◆ **Textauszug**
Die Welt(en) von „Das Buch der Augen“

Swantje Niemann • 15. August 2021
Notizbuch mit schwarzem Papier und Punktraster, auf einer Seite ist ein Symbol mit Dreiergruppen von Kreisen und Pfeilen, auf der anderen verschwommener Text.

Das „Buch der Augen“ spielt in Berlin – weitestgehend. In diesem Post stelle ich euch mehrere Schauplätze vor, von denen nicht alle hundertprozentig in der Realität verwurzelt sind. Wenn ihr wissen wollt, was genau es mit ihnen auf sich hat und wie sie zusammenhängen, könnt ihr das im Buch nachlesen, wenn es im Oktober erscheint.

◆ **Arbeitsaufträge**
• A. Geben Sie den Textauszug von „Swantje Niemann •“ bis hin zu „im Oktober erscheint.“ wortgetreu wieder.
• B. In welcher Stadt spielt „Das Buch der Augen“ laut dem Textauszug weitestgehend?
• C. Führen Sie den Textauszug über die Schauplätze von „Das Buch der Augen“ im Anschluss an seinen letzten Satz weiter.

◆ **Vorliegende Auflistung**
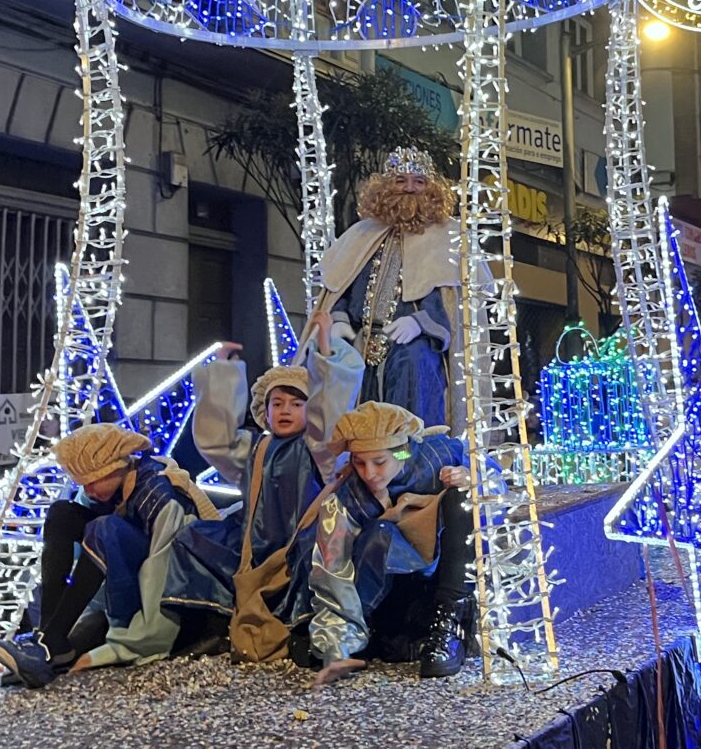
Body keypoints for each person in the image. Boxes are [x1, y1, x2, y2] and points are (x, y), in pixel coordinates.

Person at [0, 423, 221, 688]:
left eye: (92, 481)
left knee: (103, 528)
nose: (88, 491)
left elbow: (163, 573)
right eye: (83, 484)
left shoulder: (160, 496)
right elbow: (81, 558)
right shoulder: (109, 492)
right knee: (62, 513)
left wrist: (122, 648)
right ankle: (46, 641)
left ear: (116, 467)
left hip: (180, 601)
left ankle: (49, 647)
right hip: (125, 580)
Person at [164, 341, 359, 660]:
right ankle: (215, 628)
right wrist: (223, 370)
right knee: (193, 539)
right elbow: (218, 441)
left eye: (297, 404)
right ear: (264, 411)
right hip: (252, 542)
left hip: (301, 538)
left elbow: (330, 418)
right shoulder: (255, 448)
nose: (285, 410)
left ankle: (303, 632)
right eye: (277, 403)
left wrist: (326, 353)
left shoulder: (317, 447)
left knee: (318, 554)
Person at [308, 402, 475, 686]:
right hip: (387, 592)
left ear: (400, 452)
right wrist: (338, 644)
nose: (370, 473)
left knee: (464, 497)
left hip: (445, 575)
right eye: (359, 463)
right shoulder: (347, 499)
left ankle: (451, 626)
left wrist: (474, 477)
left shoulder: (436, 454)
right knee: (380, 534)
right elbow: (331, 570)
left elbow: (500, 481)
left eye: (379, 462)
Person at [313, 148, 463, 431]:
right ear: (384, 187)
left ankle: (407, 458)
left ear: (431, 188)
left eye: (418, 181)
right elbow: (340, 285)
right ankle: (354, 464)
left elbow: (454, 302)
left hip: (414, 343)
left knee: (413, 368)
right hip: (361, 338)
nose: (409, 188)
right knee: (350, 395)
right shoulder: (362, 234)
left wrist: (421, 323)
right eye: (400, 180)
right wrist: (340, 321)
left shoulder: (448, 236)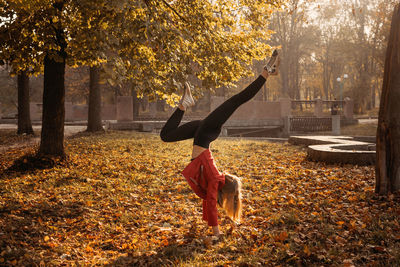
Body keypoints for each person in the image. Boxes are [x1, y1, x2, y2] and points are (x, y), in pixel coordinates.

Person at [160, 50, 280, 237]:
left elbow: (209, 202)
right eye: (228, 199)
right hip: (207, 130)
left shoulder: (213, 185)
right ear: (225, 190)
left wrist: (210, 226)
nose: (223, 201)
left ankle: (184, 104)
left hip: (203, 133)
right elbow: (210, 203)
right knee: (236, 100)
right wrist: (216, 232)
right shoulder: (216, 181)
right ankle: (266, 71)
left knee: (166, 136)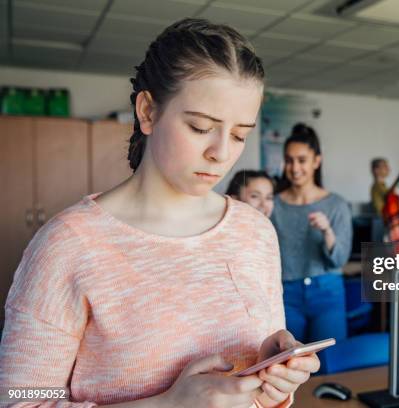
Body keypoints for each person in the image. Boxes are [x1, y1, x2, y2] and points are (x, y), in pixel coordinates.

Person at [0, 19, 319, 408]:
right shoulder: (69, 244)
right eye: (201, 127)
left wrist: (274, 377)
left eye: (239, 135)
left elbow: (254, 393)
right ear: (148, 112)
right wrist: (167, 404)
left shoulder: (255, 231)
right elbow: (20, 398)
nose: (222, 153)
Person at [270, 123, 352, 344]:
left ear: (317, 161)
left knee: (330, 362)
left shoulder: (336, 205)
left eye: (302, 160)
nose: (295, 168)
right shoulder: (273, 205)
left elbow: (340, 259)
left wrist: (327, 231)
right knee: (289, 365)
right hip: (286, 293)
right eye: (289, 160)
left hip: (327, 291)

◆ **Erwartete Lösungen**
• A.
Swantje Niemann • 15. August 2021
Notizbuch mit schwarzem Papier und Punktraster, auf einer Seite ist ein Symbol mit Dreiergruppen von Kreisen und Pfeilen, auf der anderen verschwommener Text.

Das „Buch der Augen“ spielt in Berlin – weitestgehend. In diesem Post stelle ich euch mehrere Schauplätze vor, von denen nicht alle hundertprozentig in der Realität verwurzelt sind. Wenn ihr wissen wollt, was genau es mit ihnen auf sich hat und wie sie zusammenhängen, könnt ihr das im Buch nachlesen, wenn es im Oktober erscheint.

• B. In Berlin.

• C.
Ebene 1 bzw. unsere Welt


„Langsam gingen Lichter um uns herum an und beleuchteten etwas, das einst ein opulent eingerichtetes Hotel-Foyer gewesen war: Auf dem Boden formten Mosaiksteinchen ein Labyrinth. Ihre Blau- und Grüntöne ließen mich an eine Unterwasserwelt denken. Die Wände waren mit cremefarbener Brokattapete bedeckt. Das Licht ging von altmodischen Lampen in schweren Bronzehalterungen aus, und auch wenn die vereinzelten Möbel zum größten Teil neu zu sein schienen, sahen die Rezeption und die Getränkebar doch aus, als könnten zumindest Teile davon mehr als ein Jahrhundert alt sein.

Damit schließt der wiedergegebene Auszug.